Fast and accurate spell correction library

MIT License

74 stars 20 forks source link

Ngrams #13

Open murtuzamdahod opened 3 years ago

murtuzamdahod commented 3 years ago

Does this model takes care of ngrams like "hot dog" = "hotdog", "ice cream" = "icecream"??

I have these ngrams in my training data

Also what if i want to remove words which are not corrected and not even in my vocabulary? For eg:

IN : "Cheese hot dog abcd" OUT: "Cheese hotdog"

chiragjn commented 3 years ago

Unfortunately, no. In current state spello operates on unigrams and can't perform any n-gram normalisation We would gladly accept such an enhancement.

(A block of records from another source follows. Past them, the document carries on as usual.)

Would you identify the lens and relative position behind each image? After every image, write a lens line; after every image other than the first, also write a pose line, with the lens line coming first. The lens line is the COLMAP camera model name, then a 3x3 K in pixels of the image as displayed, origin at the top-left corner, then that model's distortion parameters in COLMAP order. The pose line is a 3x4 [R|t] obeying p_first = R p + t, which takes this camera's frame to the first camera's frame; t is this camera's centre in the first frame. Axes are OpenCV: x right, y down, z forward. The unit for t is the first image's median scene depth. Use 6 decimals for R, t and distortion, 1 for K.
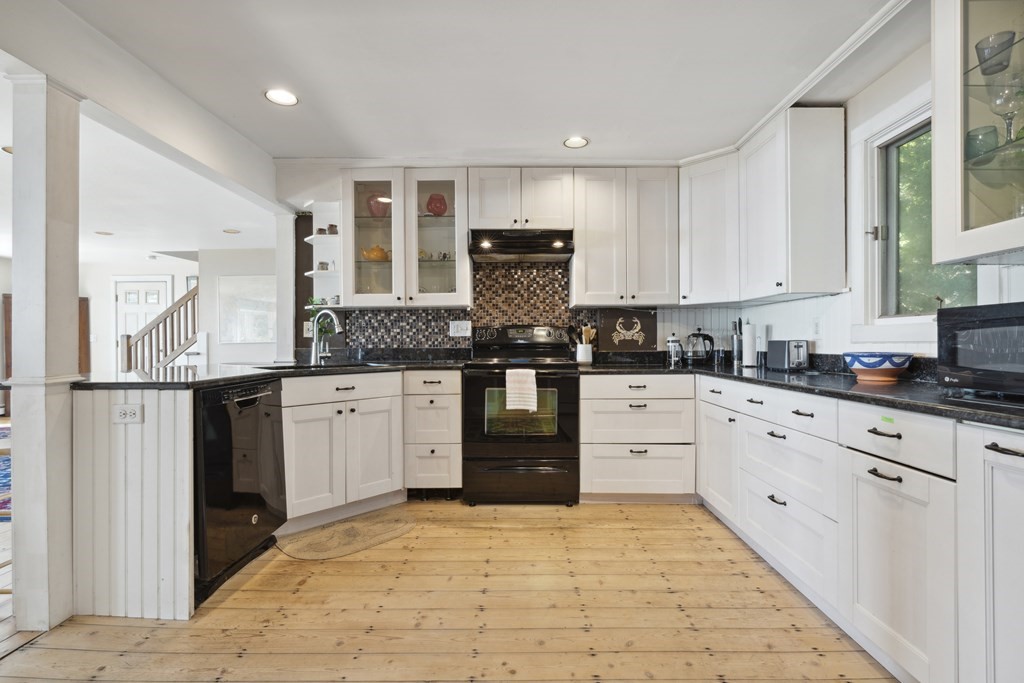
lens RADIAL K [[464.8, 0, 524.4], [0, 464.8, 342.0], [0, 0, 1]] dist [-0.002261, 0.000354]
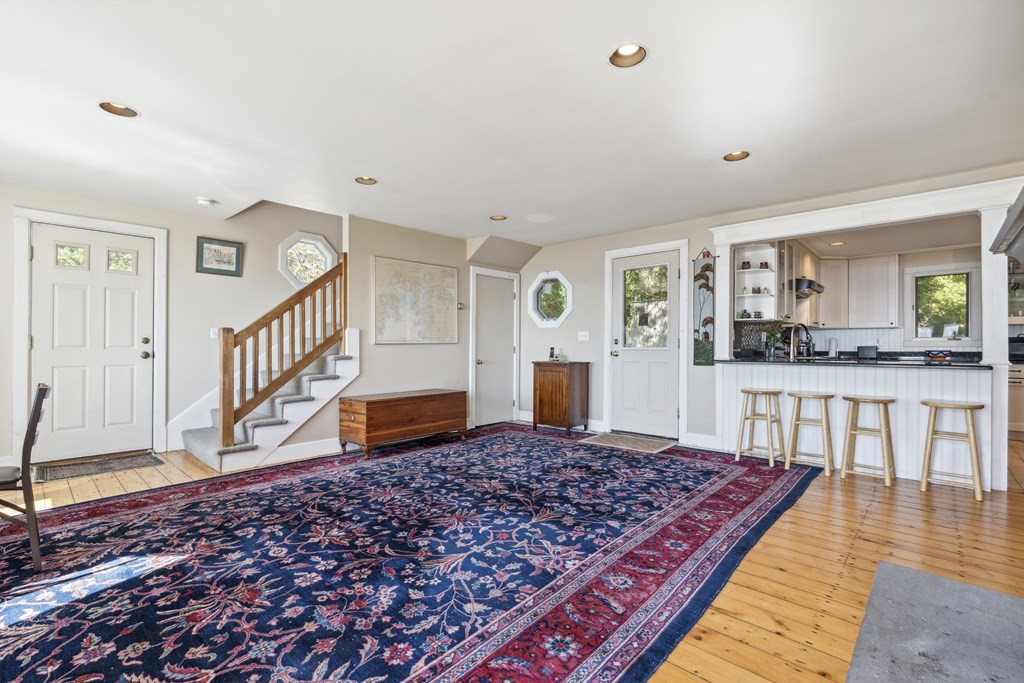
lens RADIAL K [[464.8, 0, 524.4], [0, 464.8, 342.0], [0, 0, 1]] dist [-0.002261, 0.000354]
pose [[0.677631, 0.009818, 0.735336, -1.052921], [-0.009550, 0.999944, -0.004550, 0.001229], [-0.735340, -0.003939, 0.677687, 0.298087]]
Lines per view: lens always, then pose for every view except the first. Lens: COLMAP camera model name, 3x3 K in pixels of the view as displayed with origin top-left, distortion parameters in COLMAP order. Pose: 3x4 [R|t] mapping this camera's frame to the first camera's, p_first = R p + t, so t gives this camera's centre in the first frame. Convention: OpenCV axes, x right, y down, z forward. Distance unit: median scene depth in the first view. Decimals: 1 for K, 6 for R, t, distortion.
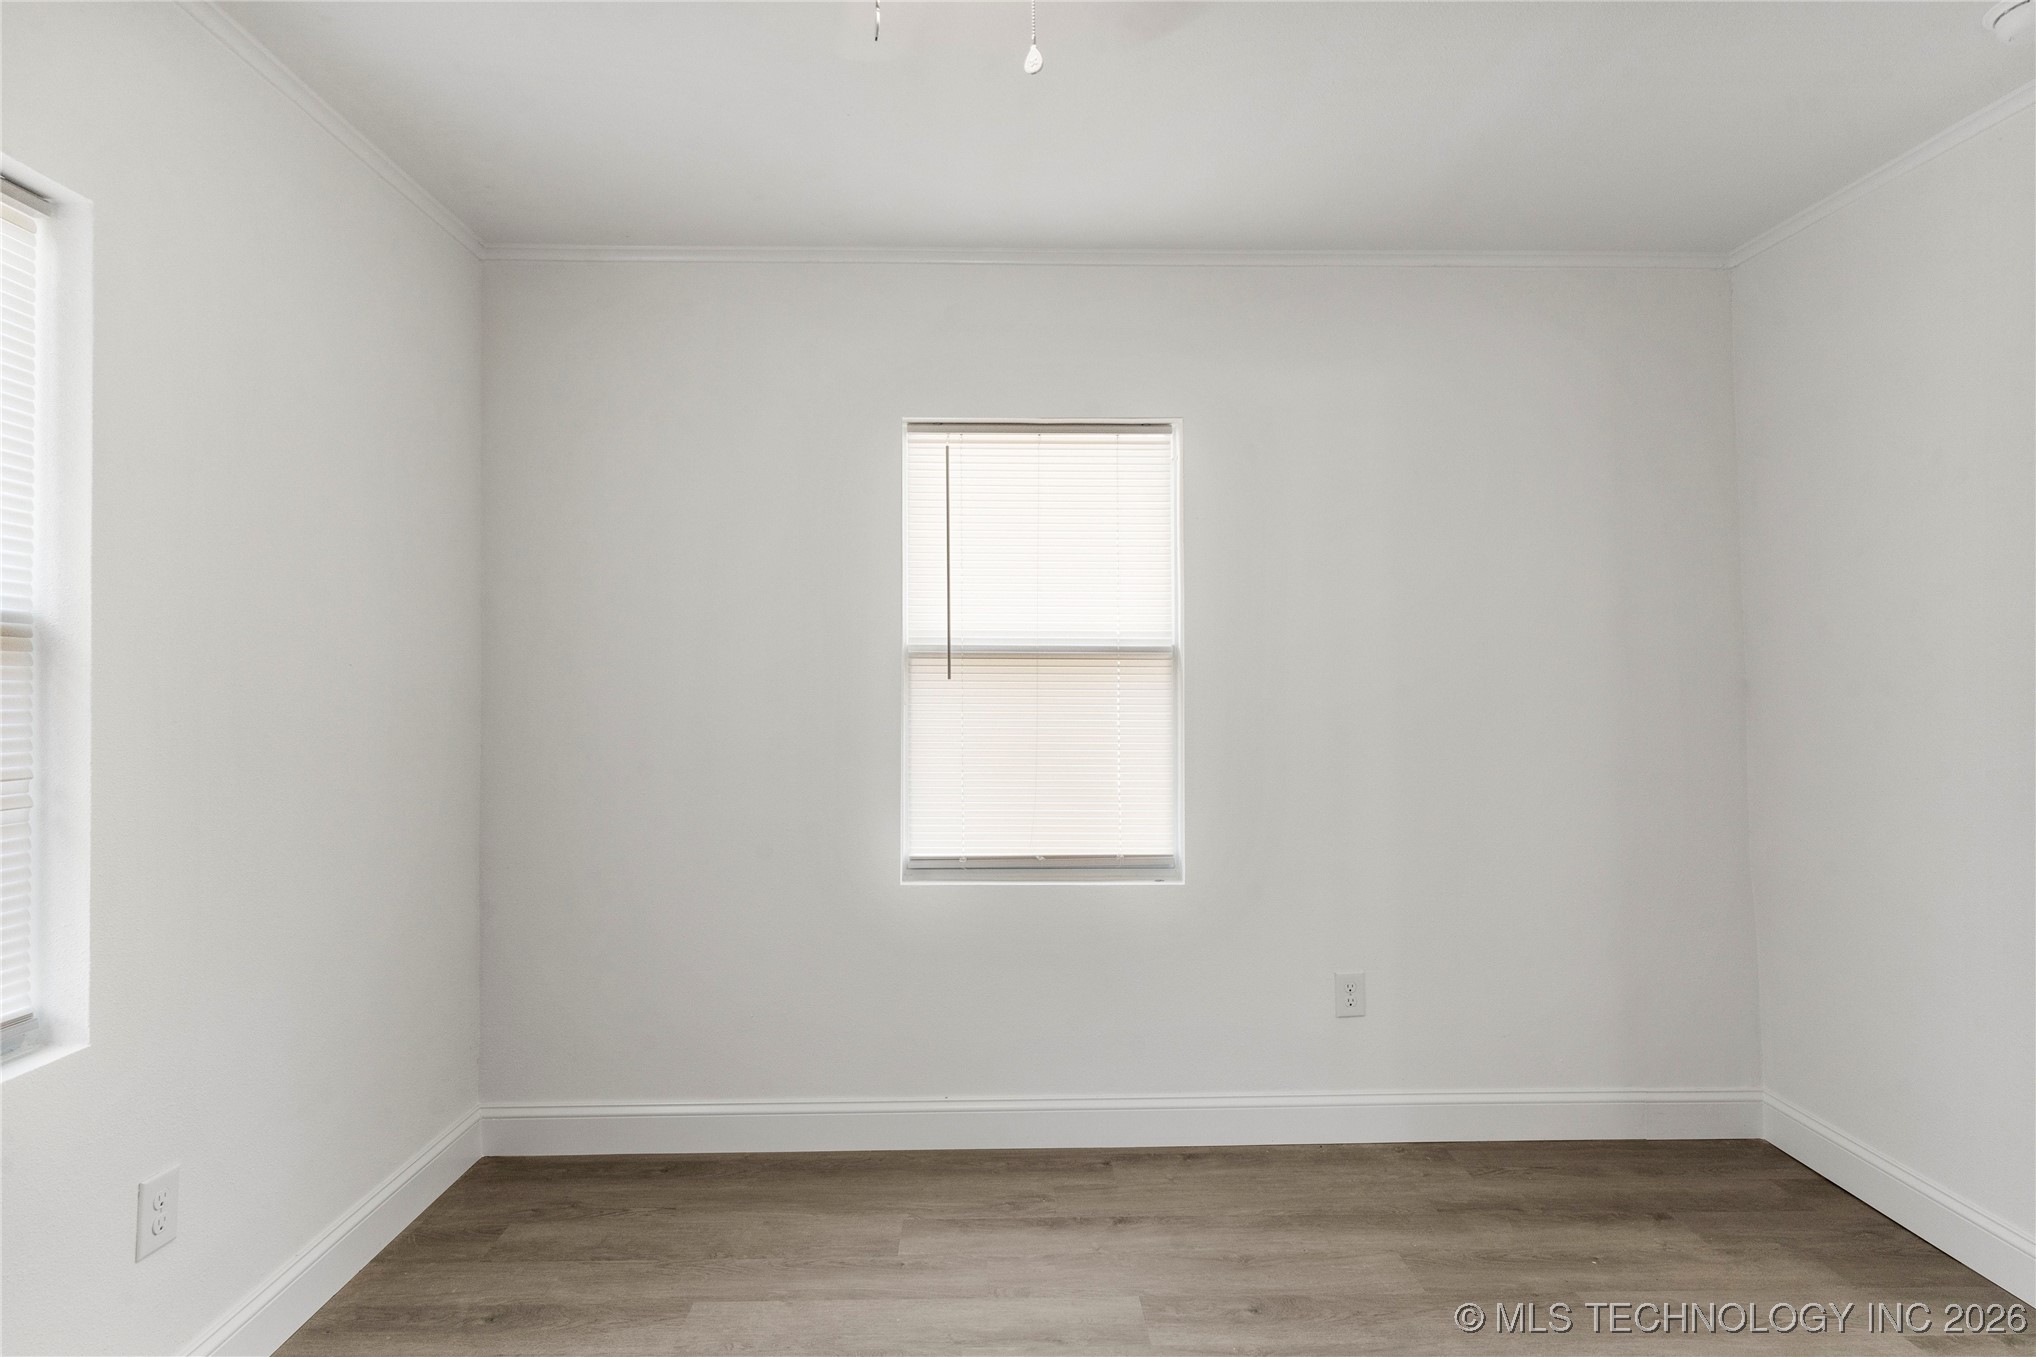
lens RADIAL K [[986.8, 0, 1025.3], [0, 986.8, 675.2], [0, 0, 1]] dist [0.002512, -0.002093]
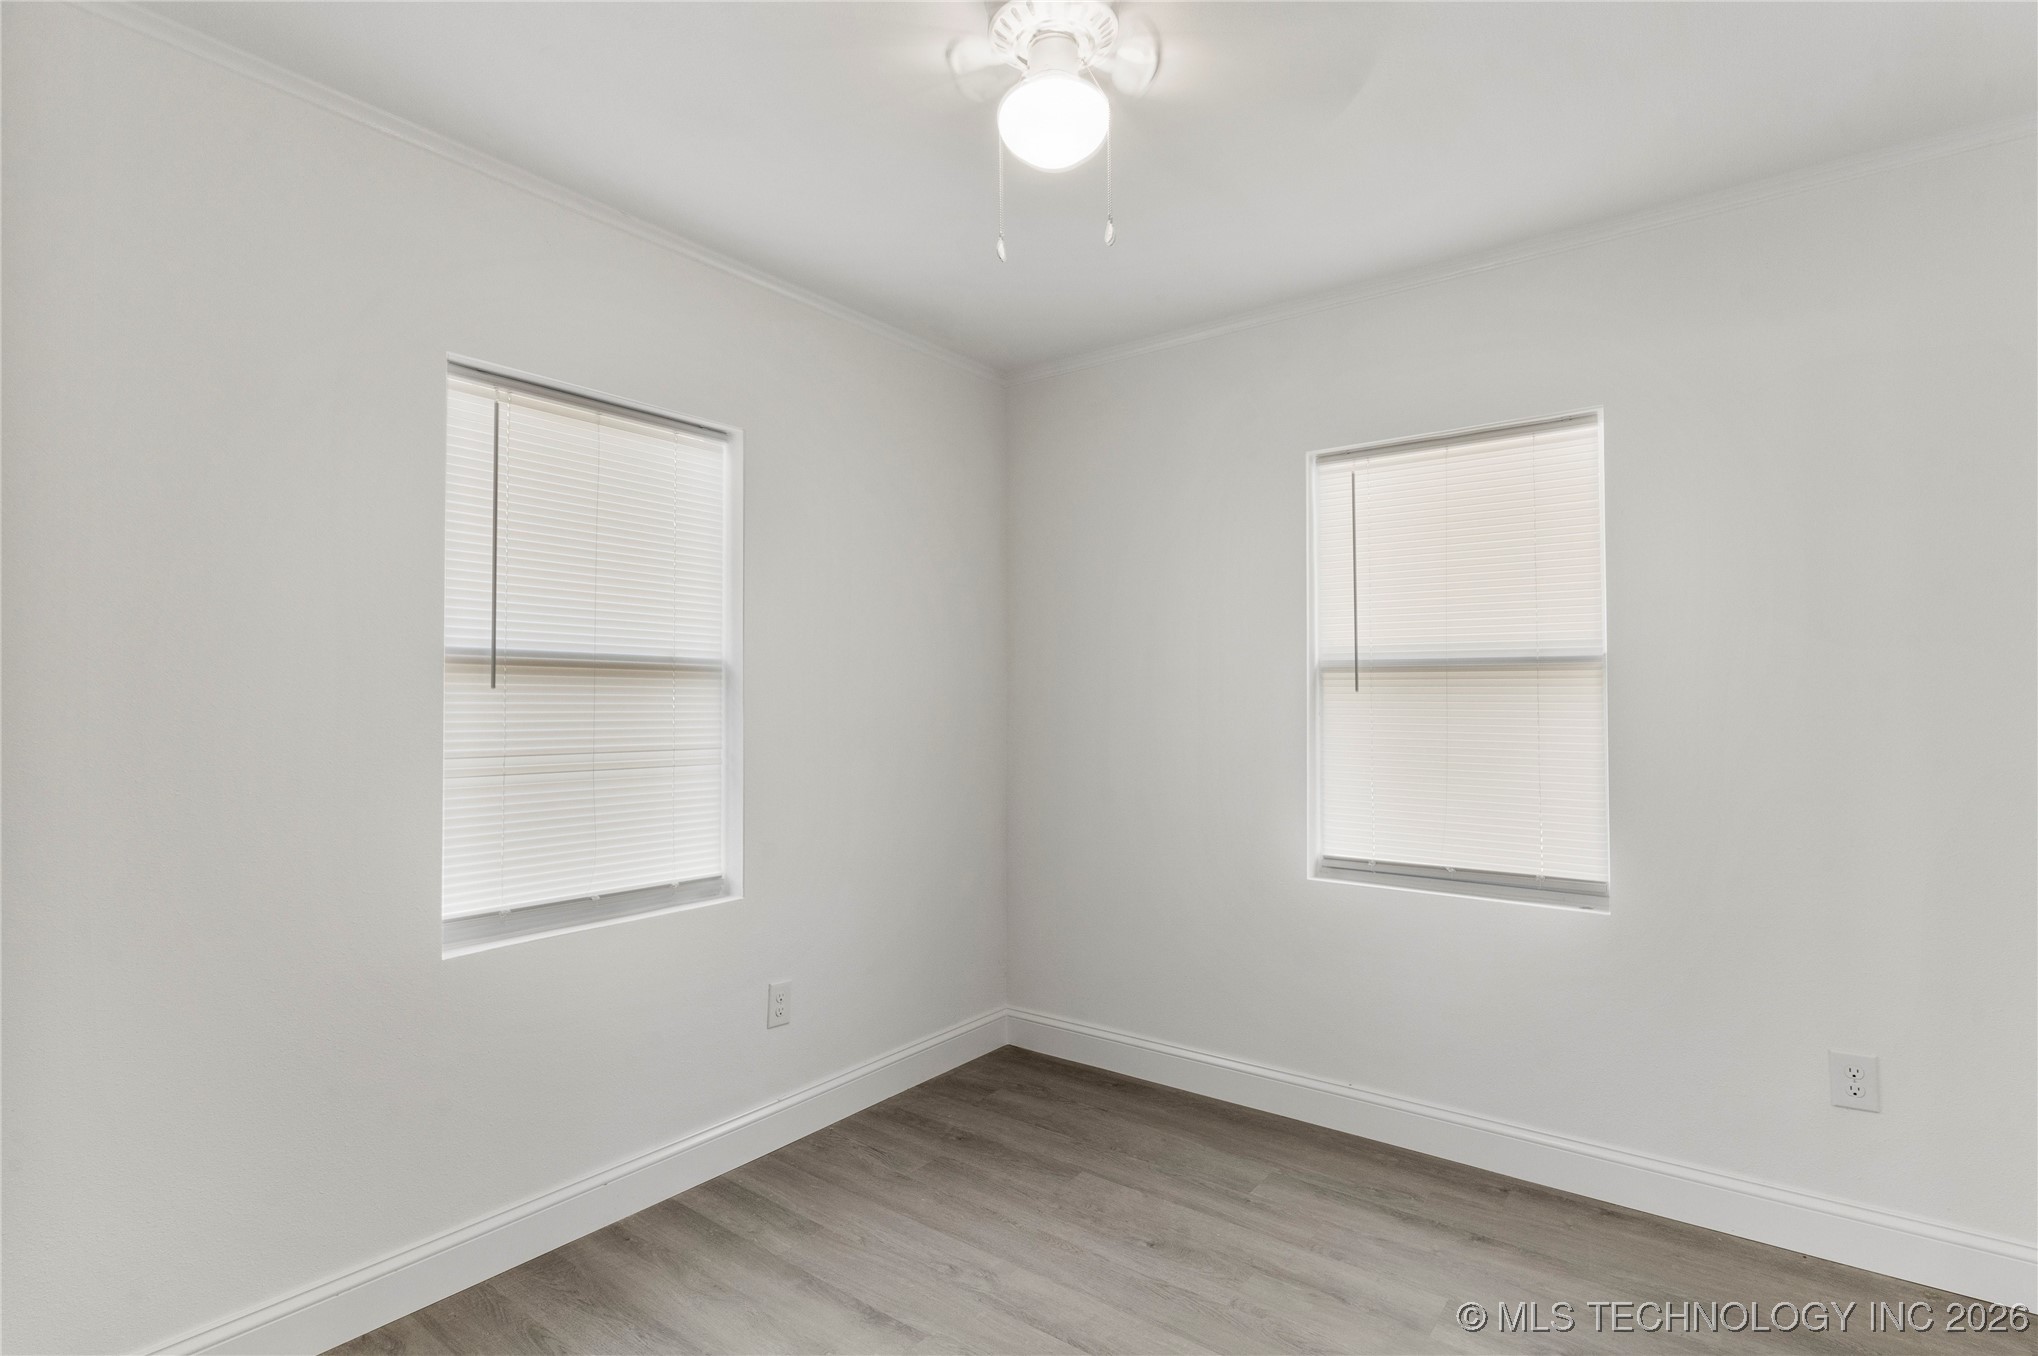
lens RADIAL K [[987.7, 0, 1036.8], [0, 987.7, 675.8], [0, 0, 1]] dist [0.002512, -0.002093]
pose [[0.788415, -0.013958, -0.614986, 0.360271], [0.006954, 0.999881, -0.013778, -0.000671], [0.615105, 0.006586, 0.788418, -0.057177]]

The latter part should be some what easy - with some modifications you can get the internal vocabulary of the model and then exclude words with a simple filter. spello does not do it by default because it might end up deleting some important context (domain-specific jargons, etc)

murtuzamdahod commented 3 years ago

Thank you for your response. Then maybe I can build an ngram model on top of it.

The major issue is that words like "panii puri" should be corrected to "pani puri" / "panipuri" as per the context. But it gives me "panini puri". I have trained spello on my dataset of around 20 lakh rows (3 lakh unique).

chiragjn commented 3 years ago

Interesting, Two questions:

does panii occur in your train set, if yes what is the count?
does pani puri occur at least once in your train set?

because at the moment spello does not attempt to correct a word if it is in the vocabulary of the trained model. That is also one of the enhancements which would be welcome. https://github.com/hellohaptik/spello#future-scope--limitations Fixing grammatical mistakes and replacing legit words with contextually sensible words would definitely require more intelligence.

If panii does not occur in your training set, then that is surely a bug and we would like to fix it. If possible, maybe you can provide us with only sentences that contain panii, pani, puri so we might try re-producing.

murtuzamdahod commented 3 years ago

"panii " should not be there in my vocabulary because then only it gets corrected to "panini". But I am sure I don't have "panini puri" in my dataset :P So as per the context, "panii puri" should be "pani puri".

Earlier, I was just using regexp to map the ngrams that I require manually. Now, I will need to look into building an n-gram model and see if it works well.